Erinnert an Musikantenstadl, sieht aus wie Conor Oberst und klingt auch noch nach Bright Eyes mit einem Tick Calexico vielleicht und einer Prise Radiohead. (Oh Schublade, du schönstes Wesen im menschlichen Orientierungssystem.)
Nachdem eindrucksvoll demonstriert wurde, dass das Half-Playback heutzutage offenbar wieder salonfähig sein soll, betreten um exakt 22.02 Uhr Me and My Drummer die Bühne, die sie um 23.07 Uhr wieder verlassen werden. In der kommenden Stunde geht es hauptsächlich um…
und natürlich um…
Wie das klingt? tAMtAM empfiehlt den SoundCloud-Account des Labels Sinnbus, bei dem die beiden unter Vertrag sind, um nicht schon wieder in die Das-hört-sich-an-wie-eine-Mischung-aus-…-und-…-wenn-man-die-frühe-Phase-von-…-dazudenkt-Falle zu tappen.
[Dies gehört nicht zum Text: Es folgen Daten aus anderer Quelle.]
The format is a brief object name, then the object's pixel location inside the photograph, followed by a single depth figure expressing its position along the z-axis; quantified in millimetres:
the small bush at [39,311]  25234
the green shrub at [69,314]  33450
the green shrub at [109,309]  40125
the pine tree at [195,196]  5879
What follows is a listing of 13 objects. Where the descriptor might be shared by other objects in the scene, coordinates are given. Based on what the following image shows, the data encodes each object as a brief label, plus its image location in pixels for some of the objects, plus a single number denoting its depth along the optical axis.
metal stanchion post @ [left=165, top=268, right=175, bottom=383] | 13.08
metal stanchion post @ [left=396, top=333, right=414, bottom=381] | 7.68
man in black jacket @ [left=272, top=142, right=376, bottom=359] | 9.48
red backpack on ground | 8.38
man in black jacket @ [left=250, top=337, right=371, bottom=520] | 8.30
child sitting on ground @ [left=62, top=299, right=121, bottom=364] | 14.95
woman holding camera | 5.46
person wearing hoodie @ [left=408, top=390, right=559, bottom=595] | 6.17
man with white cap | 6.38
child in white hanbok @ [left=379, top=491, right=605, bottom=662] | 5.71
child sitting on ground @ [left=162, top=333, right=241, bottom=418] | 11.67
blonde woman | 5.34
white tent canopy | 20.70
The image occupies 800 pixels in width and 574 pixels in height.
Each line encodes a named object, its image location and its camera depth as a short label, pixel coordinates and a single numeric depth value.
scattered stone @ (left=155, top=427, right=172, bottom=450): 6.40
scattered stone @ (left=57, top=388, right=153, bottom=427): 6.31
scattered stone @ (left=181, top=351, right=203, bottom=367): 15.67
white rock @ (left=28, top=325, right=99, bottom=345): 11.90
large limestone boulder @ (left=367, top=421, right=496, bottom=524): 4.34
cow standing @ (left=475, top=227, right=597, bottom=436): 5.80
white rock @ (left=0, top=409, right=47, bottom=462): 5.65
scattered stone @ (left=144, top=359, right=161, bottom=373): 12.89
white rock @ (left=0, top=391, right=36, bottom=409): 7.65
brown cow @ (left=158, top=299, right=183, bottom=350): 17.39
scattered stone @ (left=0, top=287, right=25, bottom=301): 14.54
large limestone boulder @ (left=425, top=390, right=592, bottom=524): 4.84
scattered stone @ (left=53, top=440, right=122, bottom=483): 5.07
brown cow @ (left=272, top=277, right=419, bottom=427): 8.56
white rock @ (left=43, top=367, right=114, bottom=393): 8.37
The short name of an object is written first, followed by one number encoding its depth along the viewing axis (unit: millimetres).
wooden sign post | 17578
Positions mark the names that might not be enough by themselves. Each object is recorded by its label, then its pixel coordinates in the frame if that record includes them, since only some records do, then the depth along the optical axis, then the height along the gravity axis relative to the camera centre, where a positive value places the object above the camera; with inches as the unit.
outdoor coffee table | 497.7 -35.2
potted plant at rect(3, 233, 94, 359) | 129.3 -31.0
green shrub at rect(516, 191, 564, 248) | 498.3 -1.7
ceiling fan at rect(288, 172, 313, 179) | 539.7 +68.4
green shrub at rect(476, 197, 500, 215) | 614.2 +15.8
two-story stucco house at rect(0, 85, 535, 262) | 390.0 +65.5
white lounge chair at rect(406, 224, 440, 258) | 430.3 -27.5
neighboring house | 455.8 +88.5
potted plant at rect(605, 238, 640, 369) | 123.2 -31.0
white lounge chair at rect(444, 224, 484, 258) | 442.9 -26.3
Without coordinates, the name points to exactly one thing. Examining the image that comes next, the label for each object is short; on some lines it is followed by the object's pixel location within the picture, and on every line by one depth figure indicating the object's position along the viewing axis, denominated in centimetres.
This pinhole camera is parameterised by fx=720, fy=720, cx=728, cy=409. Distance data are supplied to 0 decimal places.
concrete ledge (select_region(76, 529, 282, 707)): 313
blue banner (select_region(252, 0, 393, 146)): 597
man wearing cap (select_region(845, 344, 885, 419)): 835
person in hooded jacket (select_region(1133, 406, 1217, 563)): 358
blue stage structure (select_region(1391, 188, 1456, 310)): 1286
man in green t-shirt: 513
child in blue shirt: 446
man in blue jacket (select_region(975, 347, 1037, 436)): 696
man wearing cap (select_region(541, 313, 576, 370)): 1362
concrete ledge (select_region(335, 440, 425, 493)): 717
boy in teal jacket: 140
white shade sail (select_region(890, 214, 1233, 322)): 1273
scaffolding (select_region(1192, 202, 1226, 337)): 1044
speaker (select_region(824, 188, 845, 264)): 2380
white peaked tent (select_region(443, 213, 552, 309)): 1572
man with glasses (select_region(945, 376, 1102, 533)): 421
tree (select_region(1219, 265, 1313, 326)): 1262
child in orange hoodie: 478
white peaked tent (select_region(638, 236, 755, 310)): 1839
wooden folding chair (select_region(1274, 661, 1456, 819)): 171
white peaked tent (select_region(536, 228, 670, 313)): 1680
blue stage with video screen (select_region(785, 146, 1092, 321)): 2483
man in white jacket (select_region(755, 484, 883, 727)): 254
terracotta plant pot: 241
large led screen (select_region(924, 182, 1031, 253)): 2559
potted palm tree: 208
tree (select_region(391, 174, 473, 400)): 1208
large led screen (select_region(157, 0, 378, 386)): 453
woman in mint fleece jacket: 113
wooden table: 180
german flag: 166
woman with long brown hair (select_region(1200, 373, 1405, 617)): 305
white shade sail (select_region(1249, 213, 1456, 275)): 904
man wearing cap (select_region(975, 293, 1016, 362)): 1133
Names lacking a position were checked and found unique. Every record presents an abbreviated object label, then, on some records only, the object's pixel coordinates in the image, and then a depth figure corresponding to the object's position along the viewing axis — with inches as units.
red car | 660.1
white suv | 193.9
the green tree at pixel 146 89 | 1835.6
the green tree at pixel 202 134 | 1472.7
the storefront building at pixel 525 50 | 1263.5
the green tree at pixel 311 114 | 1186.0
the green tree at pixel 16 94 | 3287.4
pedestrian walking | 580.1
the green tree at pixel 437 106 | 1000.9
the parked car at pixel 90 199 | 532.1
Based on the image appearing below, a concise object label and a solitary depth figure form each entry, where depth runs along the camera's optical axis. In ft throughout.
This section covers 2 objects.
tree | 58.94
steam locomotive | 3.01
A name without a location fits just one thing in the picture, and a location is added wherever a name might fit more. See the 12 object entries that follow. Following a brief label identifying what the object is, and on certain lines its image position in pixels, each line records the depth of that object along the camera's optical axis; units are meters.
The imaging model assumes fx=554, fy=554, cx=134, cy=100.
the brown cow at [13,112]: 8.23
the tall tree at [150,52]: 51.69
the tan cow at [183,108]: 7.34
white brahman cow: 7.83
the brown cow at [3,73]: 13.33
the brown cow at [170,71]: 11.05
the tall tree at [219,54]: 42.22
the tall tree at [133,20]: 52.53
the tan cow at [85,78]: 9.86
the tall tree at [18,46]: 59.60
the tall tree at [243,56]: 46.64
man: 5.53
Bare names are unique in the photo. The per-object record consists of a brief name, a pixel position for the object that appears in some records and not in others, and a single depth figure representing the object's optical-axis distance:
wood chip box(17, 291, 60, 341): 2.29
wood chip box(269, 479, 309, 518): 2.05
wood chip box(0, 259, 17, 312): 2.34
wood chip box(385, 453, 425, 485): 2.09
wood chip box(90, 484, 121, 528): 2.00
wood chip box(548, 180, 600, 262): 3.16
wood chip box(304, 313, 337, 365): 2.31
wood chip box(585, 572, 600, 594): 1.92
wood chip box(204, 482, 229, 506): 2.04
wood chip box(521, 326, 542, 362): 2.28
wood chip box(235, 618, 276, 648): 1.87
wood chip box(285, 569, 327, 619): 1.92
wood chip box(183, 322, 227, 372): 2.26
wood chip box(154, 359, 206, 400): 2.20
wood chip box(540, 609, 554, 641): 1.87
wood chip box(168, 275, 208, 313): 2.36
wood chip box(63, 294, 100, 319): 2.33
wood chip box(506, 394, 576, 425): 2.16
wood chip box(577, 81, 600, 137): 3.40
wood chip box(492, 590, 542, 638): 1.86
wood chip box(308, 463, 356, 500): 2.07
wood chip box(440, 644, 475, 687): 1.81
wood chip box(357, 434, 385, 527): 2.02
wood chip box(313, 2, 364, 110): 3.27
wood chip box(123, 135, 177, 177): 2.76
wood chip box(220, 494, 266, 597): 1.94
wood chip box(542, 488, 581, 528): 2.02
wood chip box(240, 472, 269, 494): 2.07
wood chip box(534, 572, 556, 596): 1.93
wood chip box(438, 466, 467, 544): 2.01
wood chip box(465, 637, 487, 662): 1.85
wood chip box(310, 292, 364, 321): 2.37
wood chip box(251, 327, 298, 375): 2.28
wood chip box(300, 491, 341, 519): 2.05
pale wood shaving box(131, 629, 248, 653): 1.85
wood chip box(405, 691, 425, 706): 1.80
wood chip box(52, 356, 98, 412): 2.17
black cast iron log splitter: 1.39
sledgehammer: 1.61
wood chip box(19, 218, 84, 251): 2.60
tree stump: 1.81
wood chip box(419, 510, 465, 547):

Was man da leider nicht nachhören kann, sind die wunderbar planlosen Ansagen zwischen den Songs, die am Anfang sympathisch und am Ende sympathisch und ein bisschen peinlich sind. Und das Radiohead-Cover von irgendwo im letzten Drittel, Where I end and You begin.
Weil tAMtAM bei der ganzen Sache ein bisschen befangen ist, seit beim Rolling Stone ein ganz schlimmer Artikel über diesen Abend erschien, nach dessen Lektüre ein normal gestrickter Mensch eigentlich überhaupt gar nichts mehr zu jedweder Form von konzertanten Erscheinungen sagen will, kitzelte tAMtAM die letzten Satz-Bröckchen aus seinem Gast-Reporter Il Dentone (der Zähnige – ohne Gästelisten-Platz, voller Abendkassen-Preis) heraus:
„Nach den ersten fünf, sechs Songs dachte ich: Die wollen mich verarschen. Schon wieder eine dieser Sängerinnen, die süße Pop-Melodien über langweilige Synthi-Flächen singt. Und den Leuten gefällts auch noch. Gott sei Dank (sag ich als Heide) kriegen die beiden nochmal die Kurve. Das ist vor allem auf dem Mist von Matze Bla gewachsen. Ich habe selten so einen gefühlvollen, tighten Typen hinter der Klappermaschine gesehen. Jetzt holen sie auf einmal die Songs raus, die kicken und grooven. Und selbst Charlotte besinnt sich und fängt endlich an, wirklich zu singen, nachdem sie ihre Synthis gegen treibende Klavier-Linien eintauscht oder komplett auf a capella umsteigt.
Aber zum Schluss nochmal die Frage: Wer zur Hölle hat denn bitte diese Setlist angeordnet – der Roadie? Alles in allem also ein zwiespältiger Abend.“
tAMtAM bedankt sich bei Il Dentone (dem Zähnigen – ohne Gästelisten-Platz, voller Abendkassen-Preis) für diesen aufschlussreichen Einwurf.
Der triefige Herbst wurde übrigens vor allem bei dem einen Lied mit dem ewig langen Schlagzeug-Solo, das neu war und von dem tAMtAM leider vergessen hat, wie es hieß, sehr überzeugend weggeknallt.
Leider kam er am nächsten Tag sofort wieder zurück. Und die Suche nach Gegengift dauert an.